It took 400 pages for something to grip me enough that I wasn’t having to force myself through two chapters of this a day. And the really frustrating thing? I thought those last 150 pages were really good – I was invested in the story, I kept having to catch myself from looking ahead to see how the book ended – but it should not have taken anywhere near 400 pages for me to get to that point.
Genuinely until then, I was reading two chapters a day and they were a slog. And every time I finished a ‘Book’ I would put Babel down and it would take me days to pick it back up again. Ok, things did start to improve from the 300 page mark but not enough to make up for how slow it had been up to that point. To clarify longer books don’t concern me – in fact a few weeks ago I finished a book exactly the same length in 23 hours – but something about this just made it drag.
It could have been the footnotes. Why, just why, were they there? If it’s that important, work it into the main book somehow. They took me out of the story and they felt like an opportunity for the author to share all of her knowledge, but they didn’t actually add anything for me personally. But I’ve read two books with footnotes this month and in neither case did the footnotes do anything to increase my enjoyment, or give me any information that I felt was essential to understand the book. And side note to the publisher, using an asterisk in this case did not work. 95% of the time I missed it in the text and then had to go back and find where the footnote was relevant when I got to the end of a page and hadn’t come across it. They were too small.
It could have been the characters. They weren’t unlikeable. But I also couldn’t root for them because they all became so bound up in the etymology lectures, that until that thing that happened around the 400 page mark, I just didn’t care enough about them.
It could be the fact that an opportunity was missed to do something really innovative with the world building here. I’ve seen a few reviews talk about how this isn’t a fantasy world, but instead uses magic to explain things that already existed. And I completely agree. There needed to be more for me to truly understand why that magic system had become so engrained in life, and it just didn’t do that. Instead, all I was doing was thinking about how that magic system had the potential to completely mess up the world.

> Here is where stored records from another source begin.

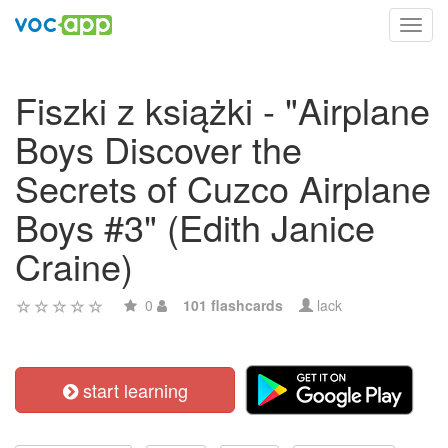
Toggl
navig
Fiszki z książki - "Airplane
Boys Discover the
Secrets of Cuzco Airplane
Boys #3" (Edith Janice
Craine)
0
101 flashcards
lack
start learning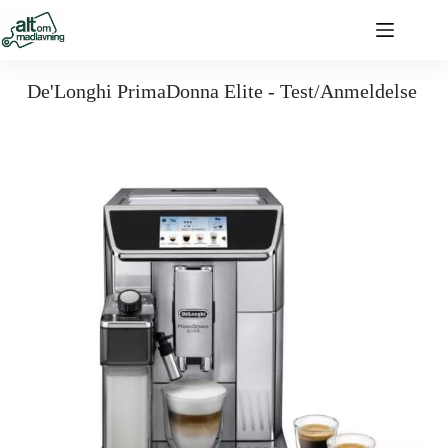
De'Longhi PrimaDonna Elite - Test/Anmeldelse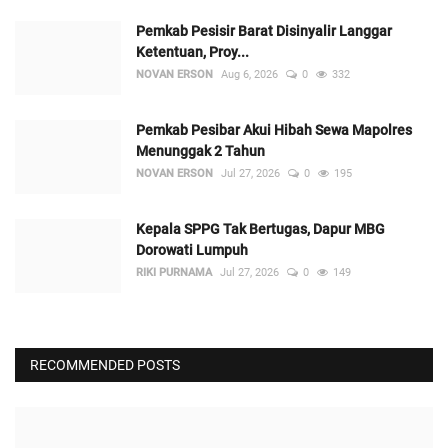
Pemkab Pesisir Barat Disinyalir Langgar
Ketentuan, Proy...
NOVAN ERSON
Aug 6, 2026
0
332
Pemkab Pesibar Akui Hibah Sewa Mapolres
Menunggak 2 Tahun
NOVAN ERSON
Jul 27, 2026
0
195
Kepala SPPG Tak Bertugas, Dapur MBG
Dorowati Lumpuh
RIKI PURNAMA
Jul 27, 2026
0
149
RECOMMENDED POSTS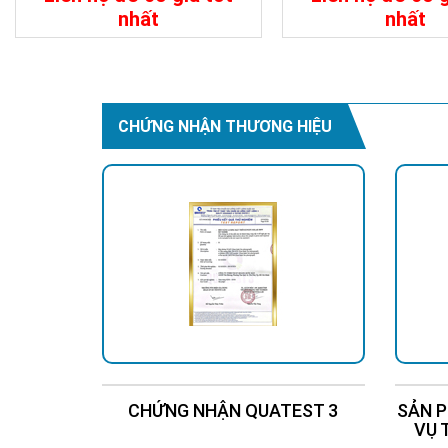
Quạt làm mát và trạ
nhất
nhất
Đảm bảo đạt được 
Chi Tiết
Liên Hệ
Chi Tiết
Hướng dẫn sử 
Cảnh báo
CHỨNG NHẬN THƯƠNG HIỆU
Đầu ra không thể s
Không làm ướt khun
Không đặt thanh ho
thương tích.
Không chạm vào phí
Không để các chất 
ra tia lửa điện, hã
thể tích tụ khí dễ c
Không tháo rời hoặ
trặc hoặc hỏa hoạn,
Cắm phích cắm đầy 
Không sử dụng phíc
CHỨNG NHẬN QUATEST 3
SẢN P
VỤ 
Không làm hỏng ổ c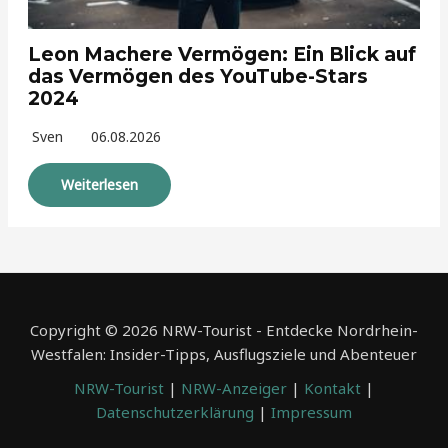
Leon Machere Vermögen: Ein Blick auf
das Vermögen des YouTube-Stars
2024
Sven
06.08.2026
Weiterlesen
Copyright © 2026 NRW-Tourist - Entdecke Nordrhein-
Westfalen: Insider-Tipps, Ausflugsziele und Abenteuer
NRW-Tourist
|
NRW-Anzeiger
|
Kontakt
|
Datenschutzerklärung
|
Impressum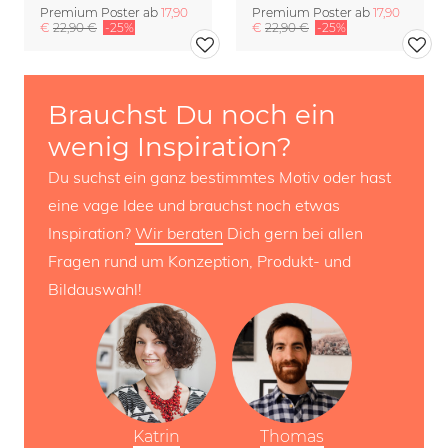
Premium Poster ab
17,90
Premium Poster ab
17,90
€
22,90 €
-25%
€
22,90 €
-25%
Brauchst Du noch ein
wenig Inspiration?
Du suchst ein ganz bestimmtes Motiv oder hast
eine vage Idee und brauchst noch etwas
Inspiration?
Wir beraten
Dich gern bei allen
Fragen rund um Konzeption, Produkt- und
Bildauswahl!
Katrin
Thomas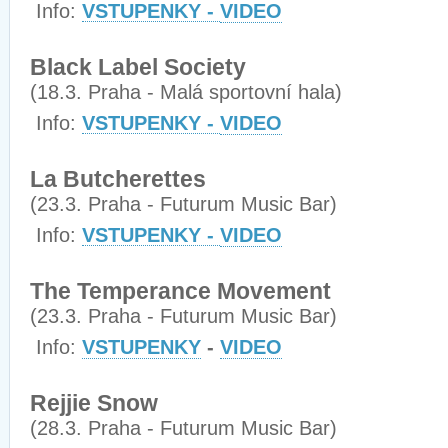
Info:
VSTUPENKY -
VIDEO
Black Label Society
(18.3. Praha - Malá sportovní hala)
Info:
VSTUPENKY -
VIDEO
La Butcherettes
(23.3. Praha - Futurum Music Bar)
Info:
VSTUPENKY -
VIDEO
The Temperance Movement
(23.3. Praha - Futurum Music Bar)
Info:
VSTUPENKY
-
VIDEO
Rejjie Snow
(28.3. Praha - Futurum Music Bar)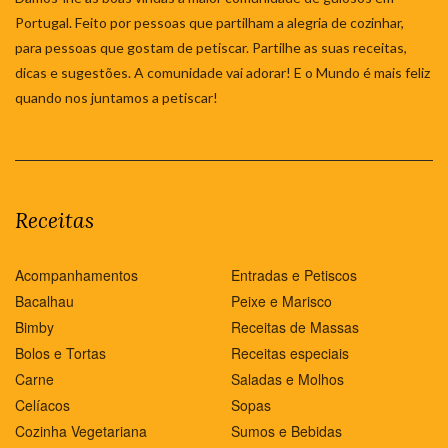
Portugal. Feito por pessoas que partilham a alegria de cozinhar,
para pessoas que gostam de petiscar. Partilhe as suas receitas,
dicas e sugestões. A comunidade vai adorar! E o Mundo é mais feliz
quando nos juntamos a petiscar!
Receitas
Acompanhamentos
Entradas e Petiscos
Bacalhau
Peixe e Marisco
Bimby
Receitas de Massas
Bolos e Tortas
Receitas especiais
Carne
Saladas e Molhos
Celíacos
Sopas
Cozinha Vegetariana
Sumos e Bebidas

There are other things I could say but I don’t want to be overly critical because I can see that it tells an important story. I did enjoy those last 150 pages but sadly it just wasn’t enough by that point. This isn’t an unexpected review. I went into this knowing it probably wasn’t for me. And I was proved completely right for the first 300-400 pages. And yet, had it been 200 pages shorter, with less of that build up, I could see myself giving this 3 and maybe even 4 stars.